**EXERCISE SET**
[1] Reproduce the portion of the Fortas concurrence starting with "Mr. Justice Fortas, concurring." and going on through "obligatory on the States.".
[2] In the Fortas concurrence, which two federal jury requirements are given as examples that need not be imposed on the States?

**PASSAGE TO READ**
+++++

Mr. Justice Fortas, concurring.

 

            ... [A]lthough I agree with the decision of the Court, I cannot agree with the implication ... that the tail must go with the hide: that when we hold, influenced by the Sixth Amendment, that “due process” requires that the States accord the right of jury trial for all but petty offenses, we automatically import all of the ancillary rules which have been or may hereafter be developed incidental to the right to jury trial in the federal courts. I see no reason whatever, for example, to assume that our decision today should require us to impose federal requirements such as unanimous verdicts or a jury of 12 upon the States. We may well conclude that these and other features of federal jury practice are by no means fundamental—that they are not essential to due process of law—and that they are not obligatory on the States.

 

            I would make these points clear today. Neither logic nor history nor the intent of the draftsmen of the Fourteenth Amendment can possibly be said to require that the Sixth Amendment or its jury trial provision be applied to the States together with the total gloss that this Court’s decisions have supplied. The draftsmen of the Fourteenth Amendment intended what they said, not more or less: that no State shall deprive any person of life, liberty, or property without due process of law. It is ultimately the duty of this Court to interpret, to ascribe specific meaning to this phrase. There is no reason whatever for us to conclude that, in so doing, we are bound slavishly to follow not only the Sixth Amendment but all of its bag and baggage, however securely or insecurely affixed they may be by law and precedent to federal proceedings. To take this course, in my judgment, would be not only unnecessary but mischievous because it would inflict a serious blow upon the principle of federalism. The Due Process Clause commands us to apply its great standard to state court proceedings to assure basic fairness. It does not command us rigidly and arbitrarily to impose the exact pattern of federal proceedings upon the 50 States. On the contrary, the Constitution’s command, in my view, is that in our insistence upon state observance of due process, we should, so far as possible, allow the greatest latitude for state differences. It requires, within the limits of the lofty basic standards that it prescribes for the States as well as the Federal Government, maximum opportunity for diversity and minimal imposition of uniformity of methods and detail upon the States. Our Constitution sets up a federal union, not a monolith. ...

 

 

Mr. Justice Black, with whom Mr. Justice Douglas joins, concurring.

+++++

**PROVIDED DATA**
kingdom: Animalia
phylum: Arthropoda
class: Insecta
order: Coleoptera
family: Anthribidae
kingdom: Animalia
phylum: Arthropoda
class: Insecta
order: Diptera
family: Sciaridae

+++++

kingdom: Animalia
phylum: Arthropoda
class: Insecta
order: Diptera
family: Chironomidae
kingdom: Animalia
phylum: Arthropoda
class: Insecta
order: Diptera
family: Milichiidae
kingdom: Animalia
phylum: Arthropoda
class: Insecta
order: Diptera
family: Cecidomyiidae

+++++

**YOUR WRITTEN ANSWERS**
[1]
Mr. Justice Fortas, concurring.

 

            ... [A]lthough I agree with the decision of the Court, I cannot agree with the implication ... that the tail must go with the hide: that when we hold, influenced by the Sixth Amendment, that “due process” requires that the States accord the right of jury trial for all but petty offenses, we automatically import all of the ancillary rules which have been or may hereafter be developed incidental to the right to jury trial in the federal courts. I see no reason whatever, for example, to assume that our decision today should require us to impose federal requirements such as unanimous verdicts or a jury of 12 upon the States. We may well conclude that these and other features of federal jury practice are by no means fundamental—that they are not essential to due process of law—and that they are not obligatory on the States.

[2] Unanimous verdicts and a jury of 12.